* _Task item_: Take the material starting at the very top and ending at the line with "At bette på". Write those lines out again with "LIKEY" changed to "MYPRINT" and everything else left the same.

<<<<

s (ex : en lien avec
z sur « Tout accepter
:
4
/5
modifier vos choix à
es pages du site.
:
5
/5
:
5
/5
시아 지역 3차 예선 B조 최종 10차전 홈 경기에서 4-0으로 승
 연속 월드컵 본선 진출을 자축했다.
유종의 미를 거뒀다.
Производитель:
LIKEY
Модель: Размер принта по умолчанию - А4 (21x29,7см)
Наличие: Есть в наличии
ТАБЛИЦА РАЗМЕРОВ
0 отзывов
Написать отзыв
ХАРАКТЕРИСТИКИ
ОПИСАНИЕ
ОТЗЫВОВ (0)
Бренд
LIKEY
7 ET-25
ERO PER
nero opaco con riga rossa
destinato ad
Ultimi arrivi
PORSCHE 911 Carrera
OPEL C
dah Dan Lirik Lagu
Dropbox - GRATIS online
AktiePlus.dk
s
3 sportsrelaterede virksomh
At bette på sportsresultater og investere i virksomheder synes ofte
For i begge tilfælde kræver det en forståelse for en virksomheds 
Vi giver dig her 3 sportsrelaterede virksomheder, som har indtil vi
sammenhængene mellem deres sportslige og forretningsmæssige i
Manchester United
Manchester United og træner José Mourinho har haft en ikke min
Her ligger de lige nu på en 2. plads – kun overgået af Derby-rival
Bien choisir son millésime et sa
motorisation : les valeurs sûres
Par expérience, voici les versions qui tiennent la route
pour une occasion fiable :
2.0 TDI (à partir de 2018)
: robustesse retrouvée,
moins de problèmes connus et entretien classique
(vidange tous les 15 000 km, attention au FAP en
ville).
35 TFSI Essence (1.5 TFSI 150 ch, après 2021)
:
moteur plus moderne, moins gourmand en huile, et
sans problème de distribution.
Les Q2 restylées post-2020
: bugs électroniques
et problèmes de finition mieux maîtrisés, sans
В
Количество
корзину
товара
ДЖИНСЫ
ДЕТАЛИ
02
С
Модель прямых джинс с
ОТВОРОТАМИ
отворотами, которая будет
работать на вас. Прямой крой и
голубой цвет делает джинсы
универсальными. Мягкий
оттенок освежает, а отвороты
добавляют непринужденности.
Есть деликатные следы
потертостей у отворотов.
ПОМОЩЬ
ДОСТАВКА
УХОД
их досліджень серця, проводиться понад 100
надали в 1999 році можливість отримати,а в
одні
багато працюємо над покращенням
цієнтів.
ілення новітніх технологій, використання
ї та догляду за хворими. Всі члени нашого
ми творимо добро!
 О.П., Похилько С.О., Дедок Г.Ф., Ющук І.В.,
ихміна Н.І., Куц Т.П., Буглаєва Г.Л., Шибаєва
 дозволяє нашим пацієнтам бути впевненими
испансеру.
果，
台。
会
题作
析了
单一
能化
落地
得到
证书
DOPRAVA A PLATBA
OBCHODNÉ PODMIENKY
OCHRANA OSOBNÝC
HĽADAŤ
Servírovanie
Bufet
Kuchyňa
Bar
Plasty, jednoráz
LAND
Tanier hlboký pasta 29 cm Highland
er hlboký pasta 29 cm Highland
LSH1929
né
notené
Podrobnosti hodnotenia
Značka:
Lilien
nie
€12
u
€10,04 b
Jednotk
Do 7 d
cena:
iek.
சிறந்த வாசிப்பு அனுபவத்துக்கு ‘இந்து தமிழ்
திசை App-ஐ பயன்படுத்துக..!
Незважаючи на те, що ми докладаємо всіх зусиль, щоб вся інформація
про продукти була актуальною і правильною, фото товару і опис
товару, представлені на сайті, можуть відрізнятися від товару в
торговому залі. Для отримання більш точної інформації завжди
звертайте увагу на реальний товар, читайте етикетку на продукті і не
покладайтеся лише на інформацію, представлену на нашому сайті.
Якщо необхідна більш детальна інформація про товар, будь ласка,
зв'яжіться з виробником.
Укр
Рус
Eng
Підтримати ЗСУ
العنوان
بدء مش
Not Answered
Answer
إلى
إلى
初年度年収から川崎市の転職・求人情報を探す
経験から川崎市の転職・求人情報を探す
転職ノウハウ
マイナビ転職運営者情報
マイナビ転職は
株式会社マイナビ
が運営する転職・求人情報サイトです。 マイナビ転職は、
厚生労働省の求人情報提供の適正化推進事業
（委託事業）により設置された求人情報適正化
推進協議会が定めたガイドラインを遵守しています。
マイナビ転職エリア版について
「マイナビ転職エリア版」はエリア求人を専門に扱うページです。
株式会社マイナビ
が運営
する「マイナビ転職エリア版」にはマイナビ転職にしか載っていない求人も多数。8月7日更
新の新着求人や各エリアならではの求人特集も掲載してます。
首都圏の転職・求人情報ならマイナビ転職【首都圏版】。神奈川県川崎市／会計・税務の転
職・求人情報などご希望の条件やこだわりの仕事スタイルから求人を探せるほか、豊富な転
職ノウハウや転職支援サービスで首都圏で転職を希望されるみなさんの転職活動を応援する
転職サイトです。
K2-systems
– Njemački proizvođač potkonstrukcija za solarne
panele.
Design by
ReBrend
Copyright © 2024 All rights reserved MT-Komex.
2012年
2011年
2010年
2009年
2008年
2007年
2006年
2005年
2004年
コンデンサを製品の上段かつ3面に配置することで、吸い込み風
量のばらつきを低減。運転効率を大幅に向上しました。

>>>>

* _Exercise solution_:
s (ex : en lien avec
z sur « Tout accepter
:
4
/5
modifier vos choix à
es pages du site.
:
5
/5
:
5
/5
시아 지역 3차 예선 B조 최종 10차전 홈 경기에서 4-0으로 승
 연속 월드컵 본선 진출을 자축했다.
유종의 미를 거뒀다.
Производитель:
MYPRINT
Модель: Размер принта по умолчанию - А4 (21x29,7см)
Наличие: Есть в наличии
ТАБЛИЦА РАЗМЕРОВ
0 отзывов
Написать отзыв
ХАРАКТЕРИСТИКИ
ОПИСАНИЕ
ОТЗЫВОВ (0)
Бренд
MYPRINT
7 ET-25
ERO PER
nero opaco con riga rossa
destinato ad
Ultimi arrivi
PORSCHE 911 Carrera
OPEL C
dah Dan Lirik Lagu
Dropbox - GRATIS online
AktiePlus.dk
s
3 sportsrelaterede virksomh
At bette på sportsresultater og investere i virksomheder synes ofte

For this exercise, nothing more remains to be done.